Женщина была постарше меня, вероятно лет тридцати, худощавая, с изжелта-бледной кожей; такой нездоровый цвет непременно приобретают лица серьезных белых людей, поселившихся в африканской саванне. Собственно, солнцу подставляются только дураки, остальные же, как эта женщина, работают под навесами и на открытое место носа не кажут.
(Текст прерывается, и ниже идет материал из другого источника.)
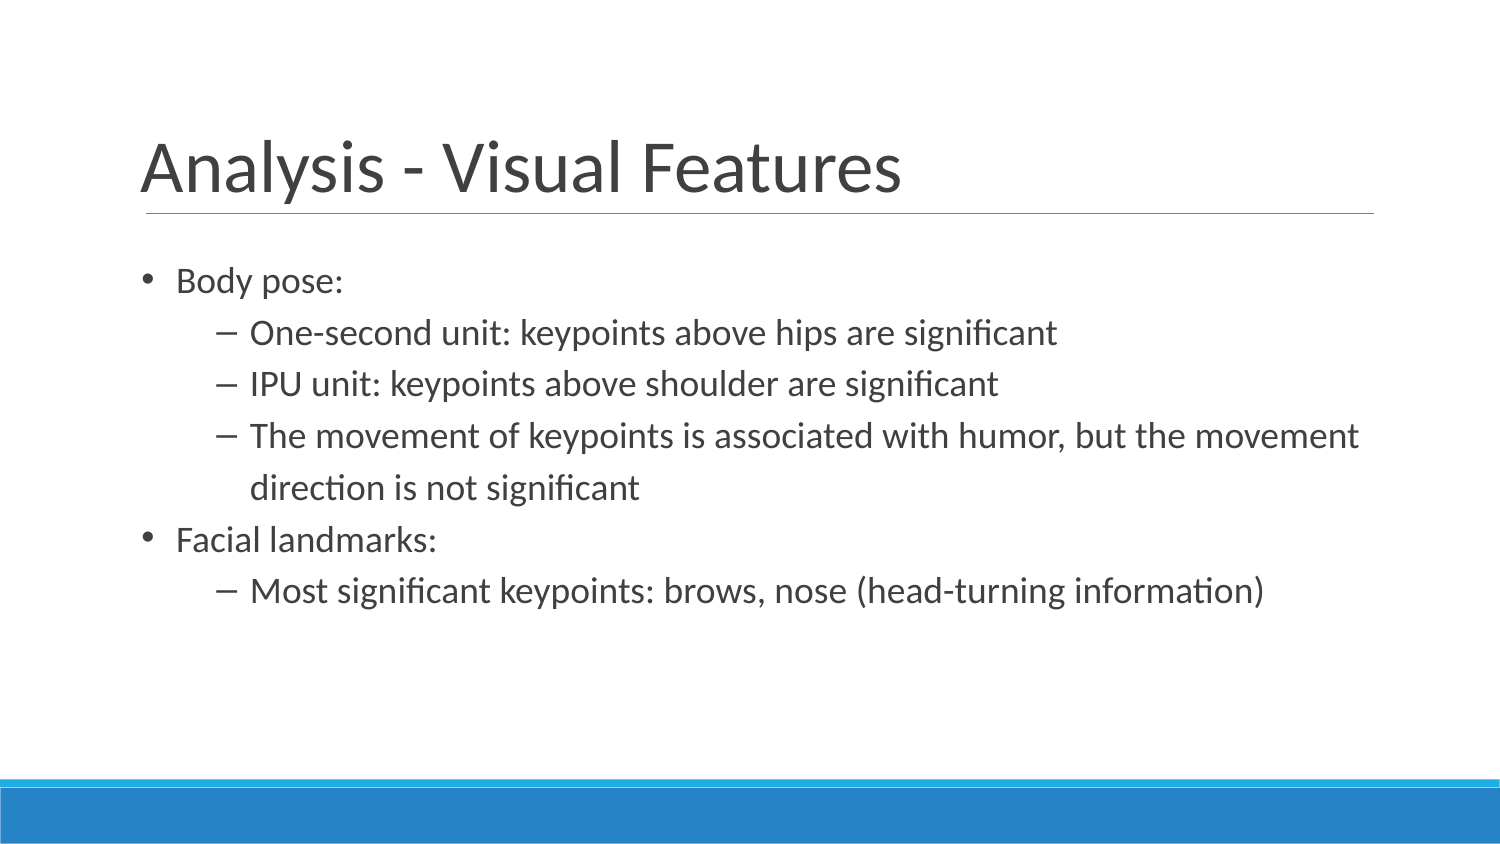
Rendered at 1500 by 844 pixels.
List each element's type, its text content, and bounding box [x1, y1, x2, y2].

list Body pose: One-second unit: keypoints above hips are significant IPU unit: keypoints above shoulder are significant The movement of keypoints is associated with humor, but the movement direction is not significant Facial landmarks: Most significant keypoints: brows, nose (head-turning information) [140, 248, 1380, 745]
title Analysis - Visual Features [134, 34, 1373, 215]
Она сидела и мерно наматывала на ногу больного повязку из старой рваной тряпки; я подошел, улыбнулся. Она же в ответ не улыбнулась, точно рассердилась на монахиню, которая водит по больнице непрошеных гостей и мешает работать. Есть у белых, приехавших служить в саванну, еще одна черта — неоправданная суровость; видно, им мнится, что жесткий режим придает осмысленность их существованию.
В той Африке, которую я знал, было принято знакомиться, не дожидаясь представления. И я сказал:
— Здравствуйте, меня зовут Пол.
— Линда, — отозвалась она. — Правда, здесь меня зовут Пташкой.
— Очень мило.
— Это из-за фамилии. Фамилия у меня птичья. Вы только что приехали?
— Вчера, на поезде.
— Жуткий поезд.
— А мне понравился. Меня вообще нелегко напугать.
— Тогда вам здесь самое место. Верно, сестра? — обратилась она к монахине.
Та улыбнулась, но довольно мрачно. У нее была тончайшая пергаментная кожа, очень бледная и морщинистая, над верхней губой темнели усики; руки — по локоть в резиновых перчатках.